Well got it out finally - took the trac bar off and did a combination of com-along and jacking up the passenger side. Bolt is shot - threads + area is necked down were it was rubbing. Got the old bushing out - fairly easy (not a good sign - lol). Now the new one went in real easy, but something I feel is wrong with my axle mounts. The bushing doesn't really sit good in the outer part of the bushing mount - maybe bent from previous owner when installed lift? I'll post up a pic later when they load. thanks for all the suggestions.
 
Okay pics loaded faster then I thought - love not having dial up anymore.

New vs old
UCA3.jpg



New Bushing going in - let me know if you all see were the problem could be. I'm leaning towards a bent mount.
bushing3.jpg


bushing.jpg

bushing2.jpg


Also the strap has no tension on it currently so its not being pulled in any shape or form.
 
Looks good to me. When you put in the new bolt it will tighten the uca up and look a lot better than it does now.
 
What size bolt do I need to replace with a regular hex head? I searched and found the post in regards to this before but now can't find it.
 
It's metric, just take the old with you to the hardware store.
 
Try using a bottle jack or the stock jack under the forwardmost part under the axle. As you apply pressure, it will cause the axle to rotate back and make the bolt come out much easier. Do one side at a time. Also, don't use a torch to remove the bushing. You will weaken the uca mount on the axle and it will eventually tear of break.
 
Use a floor jack and lift under the track bar mount on the axle side. Works like a champ.

As for the bushings, check out RE's new rebuildable bushings.
 
Got it all done - have a nice new grade 8 standard bolt now, in place of the torq head.

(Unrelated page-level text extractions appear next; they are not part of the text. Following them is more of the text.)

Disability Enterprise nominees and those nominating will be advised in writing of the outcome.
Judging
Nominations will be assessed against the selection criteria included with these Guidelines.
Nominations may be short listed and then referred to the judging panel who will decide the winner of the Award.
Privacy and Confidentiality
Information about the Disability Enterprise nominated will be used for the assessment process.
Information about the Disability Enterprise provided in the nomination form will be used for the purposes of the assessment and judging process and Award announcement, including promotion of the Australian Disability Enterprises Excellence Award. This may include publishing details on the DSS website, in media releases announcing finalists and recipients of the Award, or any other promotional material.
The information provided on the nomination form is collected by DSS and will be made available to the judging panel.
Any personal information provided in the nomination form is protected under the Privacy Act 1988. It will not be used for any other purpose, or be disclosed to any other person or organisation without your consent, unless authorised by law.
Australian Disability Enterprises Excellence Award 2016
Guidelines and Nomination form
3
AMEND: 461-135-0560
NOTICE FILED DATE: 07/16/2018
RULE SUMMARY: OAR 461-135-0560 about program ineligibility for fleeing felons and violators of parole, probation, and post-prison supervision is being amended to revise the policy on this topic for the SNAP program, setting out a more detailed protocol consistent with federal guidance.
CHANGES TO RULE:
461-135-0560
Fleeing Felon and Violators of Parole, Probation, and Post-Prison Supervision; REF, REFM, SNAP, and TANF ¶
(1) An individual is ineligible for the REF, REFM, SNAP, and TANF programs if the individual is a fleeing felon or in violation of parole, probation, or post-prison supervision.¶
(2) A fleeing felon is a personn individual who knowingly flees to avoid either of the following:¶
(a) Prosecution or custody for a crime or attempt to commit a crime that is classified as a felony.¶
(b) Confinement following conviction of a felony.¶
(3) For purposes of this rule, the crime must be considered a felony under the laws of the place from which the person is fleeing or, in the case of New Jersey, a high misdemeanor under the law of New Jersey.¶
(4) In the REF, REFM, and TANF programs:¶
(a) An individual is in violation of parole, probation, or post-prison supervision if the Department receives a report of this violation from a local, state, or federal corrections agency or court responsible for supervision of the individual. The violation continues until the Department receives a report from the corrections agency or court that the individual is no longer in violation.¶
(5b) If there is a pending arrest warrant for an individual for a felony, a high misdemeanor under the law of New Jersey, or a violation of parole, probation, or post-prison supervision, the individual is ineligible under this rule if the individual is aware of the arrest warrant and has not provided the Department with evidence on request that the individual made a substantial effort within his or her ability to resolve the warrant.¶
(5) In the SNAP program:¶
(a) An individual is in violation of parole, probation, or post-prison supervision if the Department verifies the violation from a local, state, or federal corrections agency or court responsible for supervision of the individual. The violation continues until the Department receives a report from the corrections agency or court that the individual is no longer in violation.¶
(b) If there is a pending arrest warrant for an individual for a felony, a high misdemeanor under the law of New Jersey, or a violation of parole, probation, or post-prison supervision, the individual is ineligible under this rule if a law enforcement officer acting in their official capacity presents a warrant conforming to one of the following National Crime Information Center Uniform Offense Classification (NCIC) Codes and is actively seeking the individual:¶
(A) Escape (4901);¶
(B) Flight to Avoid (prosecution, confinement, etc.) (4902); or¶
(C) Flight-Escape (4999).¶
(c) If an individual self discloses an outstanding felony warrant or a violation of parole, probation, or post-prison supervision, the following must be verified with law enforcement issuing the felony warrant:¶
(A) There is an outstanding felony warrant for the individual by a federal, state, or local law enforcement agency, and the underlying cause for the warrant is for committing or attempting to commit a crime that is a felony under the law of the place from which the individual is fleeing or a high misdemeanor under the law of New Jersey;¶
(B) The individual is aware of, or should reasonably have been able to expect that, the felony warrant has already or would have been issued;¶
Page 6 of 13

Still have some concerns over the axle mount for the bushing - even after tightened down it still didn't seem to sit in there right. At least I got it to the point were its driveable to the shop for when I do my front gears. While they do that, I will have them look at the passenger mount. Want to say the bolt was 3/8x3" long for the replacement.
 
92XJT said:
Got it all done - have a nice new grade 8 standard bolt now, in place of the torq head. Still have some concerns over the axle mount for the bushing - even after tightened down it still didn't seem to sit in there right. At least I got it to the point were its driveable to the shop for when I do my front gears. While they do that, I will have them look at the passenger mount. Want to say the bolt was 3/8x3" long for the replacement.

I still think that you have done well! It makes me reexamine my passenger side Oem uca D30 mount (I have many more curves than yours!)

Please Keep us posted!

Thanks,

Reed
 
the absolute easiest way to rotate the axle is to take a pipe wrench to the knuckle and use a floor jack to jack up the end of the pipe wrench.